# [ASSIGNED TASK]
In full and unchanged, output the entries that follow.
###
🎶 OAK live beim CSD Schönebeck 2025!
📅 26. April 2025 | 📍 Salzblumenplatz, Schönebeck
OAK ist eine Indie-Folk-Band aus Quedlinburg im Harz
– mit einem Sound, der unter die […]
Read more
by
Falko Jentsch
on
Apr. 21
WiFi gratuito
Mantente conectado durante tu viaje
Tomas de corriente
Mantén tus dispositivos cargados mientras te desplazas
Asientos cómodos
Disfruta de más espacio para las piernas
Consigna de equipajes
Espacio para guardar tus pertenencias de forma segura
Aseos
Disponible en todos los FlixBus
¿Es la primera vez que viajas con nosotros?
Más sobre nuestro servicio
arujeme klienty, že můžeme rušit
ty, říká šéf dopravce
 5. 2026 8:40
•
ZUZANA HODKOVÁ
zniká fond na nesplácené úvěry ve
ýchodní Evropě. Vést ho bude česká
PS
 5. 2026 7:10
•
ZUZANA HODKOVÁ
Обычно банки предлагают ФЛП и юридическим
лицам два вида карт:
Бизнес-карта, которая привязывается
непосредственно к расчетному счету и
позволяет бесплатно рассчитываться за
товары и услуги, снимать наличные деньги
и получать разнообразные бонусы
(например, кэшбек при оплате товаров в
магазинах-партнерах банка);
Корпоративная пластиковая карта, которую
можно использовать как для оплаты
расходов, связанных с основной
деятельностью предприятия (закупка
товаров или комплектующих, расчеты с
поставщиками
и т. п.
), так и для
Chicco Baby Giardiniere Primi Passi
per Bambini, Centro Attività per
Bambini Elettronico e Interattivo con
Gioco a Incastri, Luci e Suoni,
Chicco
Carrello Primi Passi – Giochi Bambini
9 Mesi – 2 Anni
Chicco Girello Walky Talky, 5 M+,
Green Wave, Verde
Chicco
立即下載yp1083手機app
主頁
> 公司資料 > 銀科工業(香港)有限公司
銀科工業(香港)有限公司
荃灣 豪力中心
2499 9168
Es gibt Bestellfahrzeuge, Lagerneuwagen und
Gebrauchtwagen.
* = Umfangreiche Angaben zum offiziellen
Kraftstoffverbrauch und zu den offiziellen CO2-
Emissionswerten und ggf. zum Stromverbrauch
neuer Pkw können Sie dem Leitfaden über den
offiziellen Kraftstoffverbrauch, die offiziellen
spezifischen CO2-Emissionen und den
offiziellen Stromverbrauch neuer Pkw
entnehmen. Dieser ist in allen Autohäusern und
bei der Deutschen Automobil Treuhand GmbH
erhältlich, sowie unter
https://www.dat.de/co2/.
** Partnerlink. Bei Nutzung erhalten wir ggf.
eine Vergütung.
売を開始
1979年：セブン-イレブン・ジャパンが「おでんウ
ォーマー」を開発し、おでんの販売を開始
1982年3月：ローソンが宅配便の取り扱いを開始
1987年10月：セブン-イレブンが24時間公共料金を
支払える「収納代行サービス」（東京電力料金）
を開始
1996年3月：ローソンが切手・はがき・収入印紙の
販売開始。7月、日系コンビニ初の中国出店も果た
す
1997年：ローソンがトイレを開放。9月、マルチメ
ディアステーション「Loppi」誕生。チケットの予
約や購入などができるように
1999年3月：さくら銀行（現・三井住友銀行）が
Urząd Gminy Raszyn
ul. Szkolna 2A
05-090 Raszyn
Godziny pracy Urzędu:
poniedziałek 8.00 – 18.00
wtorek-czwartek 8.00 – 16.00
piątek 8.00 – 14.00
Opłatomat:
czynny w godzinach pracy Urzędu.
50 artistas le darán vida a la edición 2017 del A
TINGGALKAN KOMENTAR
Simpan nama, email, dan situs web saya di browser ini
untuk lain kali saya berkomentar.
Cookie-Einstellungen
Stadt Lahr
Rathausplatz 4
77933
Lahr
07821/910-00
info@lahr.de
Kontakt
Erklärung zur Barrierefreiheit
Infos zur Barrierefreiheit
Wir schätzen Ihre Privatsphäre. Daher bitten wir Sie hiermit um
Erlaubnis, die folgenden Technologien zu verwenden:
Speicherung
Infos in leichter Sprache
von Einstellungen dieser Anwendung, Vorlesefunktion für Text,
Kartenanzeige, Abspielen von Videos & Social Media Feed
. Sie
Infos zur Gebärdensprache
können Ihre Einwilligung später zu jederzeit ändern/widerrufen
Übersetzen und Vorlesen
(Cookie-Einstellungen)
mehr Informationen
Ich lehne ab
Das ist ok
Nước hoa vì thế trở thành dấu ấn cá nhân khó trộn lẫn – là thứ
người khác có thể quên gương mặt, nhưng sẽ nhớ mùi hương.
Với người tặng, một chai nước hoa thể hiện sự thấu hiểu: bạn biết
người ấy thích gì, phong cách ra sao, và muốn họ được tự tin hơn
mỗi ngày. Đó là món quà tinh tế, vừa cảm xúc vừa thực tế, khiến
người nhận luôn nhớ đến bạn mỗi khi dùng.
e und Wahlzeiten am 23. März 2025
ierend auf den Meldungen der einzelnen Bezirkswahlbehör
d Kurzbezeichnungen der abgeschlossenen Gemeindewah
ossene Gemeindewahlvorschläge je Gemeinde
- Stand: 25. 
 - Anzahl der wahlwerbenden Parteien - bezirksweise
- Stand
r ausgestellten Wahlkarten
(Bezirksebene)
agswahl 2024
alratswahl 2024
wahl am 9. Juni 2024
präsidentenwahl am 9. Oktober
###
# [YOUR RESPONSE]
🎶 OAK live beim CSD Schönebeck 2025!
📅 26. April 2025 | 📍 Salzblumenplatz, Schönebeck
OAK ist eine Indie-Folk-Band aus Quedlinburg im Harz
– mit einem Sound, der unter die […]
Read more
by
Falko Jentsch
on
Apr. 21
WiFi gratuito
Mantente conectado durante tu viaje
Tomas de corriente
Mantén tus dispositivos cargados mientras te desplazas
Asientos cómodos
Disfruta de más espacio para las piernas
Consigna de equipajes
Espacio para guardar tus pertenencias de forma segura
Aseos
Disponible en todos los FlixBus
¿Es la primera vez que viajas con nosotros?
Más sobre nuestro servicio
arujeme klienty, že můžeme rušit
ty, říká šéf dopravce
 5. 2026 8:40
•
ZUZANA HODKOVÁ
zniká fond na nesplácené úvěry ve
ýchodní Evropě. Vést ho bude česká
PS
 5. 2026 7:10
•
ZUZANA HODKOVÁ
Обычно банки предлагают ФЛП и юридическим
лицам два вида карт:
Бизнес-карта, которая привязывается
непосредственно к расчетному счету и
позволяет бесплатно рассчитываться за
товары и услуги, снимать наличные деньги
и получать разнообразные бонусы
(например, кэшбек при оплате товаров в
магазинах-партнерах банка);
Корпоративная пластиковая карта, которую
можно использовать как для оплаты
расходов, связанных с основной
деятельностью предприятия (закупка
товаров или комплектующих, расчеты с
поставщиками
и т. п.
), так и для
Chicco Baby Giardiniere Primi Passi
per Bambini, Centro Attività per
Bambini Elettronico e Interattivo con
Gioco a Incastri, Luci e Suoni,
Chicco
Carrello Primi Passi – Giochi Bambini
9 Mesi – 2 Anni
Chicco Girello Walky Talky, 5 M+,
Green Wave, Verde
Chicco
立即下載yp1083手機app
主頁
> 公司資料 > 銀科工業(香港)有限公司
銀科工業(香港)有限公司
荃灣 豪力中心
2499 9168
Es gibt Bestellfahrzeuge, Lagerneuwagen und
Gebrauchtwagen.
* = Umfangreiche Angaben zum offiziellen
Kraftstoffverbrauch und zu den offiziellen CO2-
Emissionswerten und ggf. zum Stromverbrauch
neuer Pkw können Sie dem Leitfaden über den
offiziellen Kraftstoffverbrauch, die offiziellen
spezifischen CO2-Emissionen und den
offiziellen Stromverbrauch neuer Pkw
entnehmen. Dieser ist in allen Autohäusern und
bei der Deutschen Automobil Treuhand GmbH
erhältlich, sowie unter
https://www.dat.de/co2/.
** Partnerlink. Bei Nutzung erhalten wir ggf.
eine Vergütung.
売を開始
1979年：セブン-イレブン・ジャパンが「おでんウ
ォーマー」を開発し、おでんの販売を開始
1982年3月：ローソンが宅配便の取り扱いを開始
1987年10月：セブン-イレブンが24時間公共料金を
支払える「収納代行サービス」（東京電力料金）
を開始
1996年3月：ローソンが切手・はがき・収入印紙の
販売開始。7月、日系コンビニ初の中国出店も果た
す
1997年：ローソンがトイレを開放。9月、マルチメ
ディアステーション「Loppi」誕生。チケットの予
約や購入などができるように
1999年3月：さくら銀行（現・三井住友銀行）が
Urząd Gminy Raszyn
ul. Szkolna 2A
05-090 Raszyn
Godziny pracy Urzędu:
poniedziałek 8.00 – 18.00
wtorek-czwartek 8.00 – 16.00
piątek 8.00 – 14.00
Opłatomat:
czynny w godzinach pracy Urzędu.
50 artistas le darán vida a la edición 2017 del A
TINGGALKAN KOMENTAR
Simpan nama, email, dan situs web saya di browser ini
untuk lain kali saya berkomentar.
Cookie-Einstellungen
Stadt Lahr
Rathausplatz 4
77933
Lahr
07821/910-00
info@lahr.de
Kontakt
Erklärung zur Barrierefreiheit
Infos zur Barrierefreiheit
Wir schätzen Ihre Privatsphäre. Daher bitten wir Sie hiermit um
Erlaubnis, die folgenden Technologien zu verwenden:
Speicherung
Infos in leichter Sprache
von Einstellungen dieser Anwendung, Vorlesefunktion für Text,
Kartenanzeige, Abspielen von Videos & Social Media Feed
. Sie
Infos zur Gebärdensprache
können Ihre Einwilligung später zu jederzeit ändern/widerrufen
Übersetzen und Vorlesen
(Cookie-Einstellungen)
mehr Informationen
Ich lehne ab
Das ist ok
Nước hoa vì thế trở thành dấu ấn cá nhân khó trộn lẫn – là thứ
người khác có thể quên gương mặt, nhưng sẽ nhớ mùi hương.
Với người tặng, một chai nước hoa thể hiện sự thấu hiểu: bạn biết
người ấy thích gì, phong cách ra sao, và muốn họ được tự tin hơn
mỗi ngày. Đó là món quà tinh tế, vừa cảm xúc vừa thực tế, khiến
người nhận luôn nhớ đến bạn mỗi khi dùng.
e und Wahlzeiten am 23. März 2025
ierend auf den Meldungen der einzelnen Bezirkswahlbehör
d Kurzbezeichnungen der abgeschlossenen Gemeindewah
ossene Gemeindewahlvorschläge je Gemeinde
- Stand: 25. 
 - Anzahl der wahlwerbenden Parteien - bezirksweise
- Stand
r ausgestellten Wahlkarten
(Bezirksebene)
agswahl 2024
alratswahl 2024
wahl am 9. Juni 2024
präsidentenwahl am 9. Oktober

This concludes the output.